3. La Brea tar pit, Trinidad
The La Brea tar pit in Trinidad is also called Pitch Lake. Years ago, the first Englishman to visit the pits was Sir Walter Raleigh. He used the tar to seal his ship to prevent it from leaking. The pit is a 95-acre lake of tar. Many people find it disappointing because when they arrive, they say it looks like an asphalt parking lot. But others find the trip worthwhile. The La Brea tar pit is the largest pit of tar in the world. When you go there, you can peel back the hardening skin of the lake. You can walk on it, but you have to be very careful that you don’t get too far out because you could sink. The tar is about 350 feet deep in the middle of the lake. When you see it, you get a sense that this place is alive. It smells like asphalt.
2. Venice, Italy
The smell of Venice, Italy is not really that bad. It smells like the seaside at Blackpool or Brighton, which shouldn’t shock you because it’s considered a saltwater lagoon. The smells that come from Venice are greatly exaggerated. It just depends on the time of year you travel. Venice is nestled between around 118 small islands. They are all connected by canals linked with bridges. There are about 400 of them. When you visit Venice, you can see the locations that were used in a number of films, games, works of art, literature, music videos, television shows and other things. The architectural work is something amazing to look at. It’s a paradise for photographers. When you visit, you can check out the Carnival of Venice and the Venice Film Festival.

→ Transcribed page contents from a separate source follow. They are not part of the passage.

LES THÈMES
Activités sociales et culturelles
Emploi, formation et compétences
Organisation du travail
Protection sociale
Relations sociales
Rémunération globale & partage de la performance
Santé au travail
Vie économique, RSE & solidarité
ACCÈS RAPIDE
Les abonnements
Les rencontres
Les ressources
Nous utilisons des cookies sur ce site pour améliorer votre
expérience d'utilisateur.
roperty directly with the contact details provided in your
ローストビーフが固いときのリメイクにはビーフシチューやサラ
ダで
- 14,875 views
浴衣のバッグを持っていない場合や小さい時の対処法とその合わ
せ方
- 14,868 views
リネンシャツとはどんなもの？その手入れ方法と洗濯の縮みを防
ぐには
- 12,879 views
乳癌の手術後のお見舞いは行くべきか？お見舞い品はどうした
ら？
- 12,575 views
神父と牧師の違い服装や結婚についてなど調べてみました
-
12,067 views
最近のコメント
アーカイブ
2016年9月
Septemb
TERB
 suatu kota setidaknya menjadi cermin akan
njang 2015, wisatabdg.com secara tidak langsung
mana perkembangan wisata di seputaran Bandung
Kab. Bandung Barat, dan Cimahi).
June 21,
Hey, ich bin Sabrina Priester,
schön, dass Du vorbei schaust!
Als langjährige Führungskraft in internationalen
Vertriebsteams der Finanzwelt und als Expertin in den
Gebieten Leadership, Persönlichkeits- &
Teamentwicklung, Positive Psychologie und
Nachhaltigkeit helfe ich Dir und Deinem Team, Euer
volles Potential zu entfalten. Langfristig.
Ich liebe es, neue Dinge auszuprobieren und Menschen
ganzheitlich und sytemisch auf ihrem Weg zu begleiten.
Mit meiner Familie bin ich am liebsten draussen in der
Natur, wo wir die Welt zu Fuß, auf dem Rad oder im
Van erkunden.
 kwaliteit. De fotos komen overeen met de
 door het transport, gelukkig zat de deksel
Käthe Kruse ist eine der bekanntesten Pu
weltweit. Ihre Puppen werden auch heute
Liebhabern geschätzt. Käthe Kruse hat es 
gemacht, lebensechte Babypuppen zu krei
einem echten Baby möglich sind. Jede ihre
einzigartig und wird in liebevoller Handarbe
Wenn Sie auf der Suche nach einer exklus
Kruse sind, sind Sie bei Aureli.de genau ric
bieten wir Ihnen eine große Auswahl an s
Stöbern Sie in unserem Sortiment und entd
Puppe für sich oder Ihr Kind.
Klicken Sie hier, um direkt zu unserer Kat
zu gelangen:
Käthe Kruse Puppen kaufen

1. Ijen Volcano, Indonesia
The Ijen Volcano is a group of composite volcanoes that are located in Indonesia. It smells like sulfur. Sometimes you can see the electric blue flames coming out of the volcano. To get to the top, it is a two-hour hike following a 45-minute hike to the center of the crater. There is an active advance along the outside which is a source of sulfur. People in the community have a mining operation there. The typical daily earnings of a miner are about $13. The $13 a day wage is considered good pay for the area because the cost of living is so low. When you get to the highest point of the complex, it is called Gunung Merapi. Gunung Merapi means mountain of fire. The lake is recognized as the largest highly acidic crater lake in the world.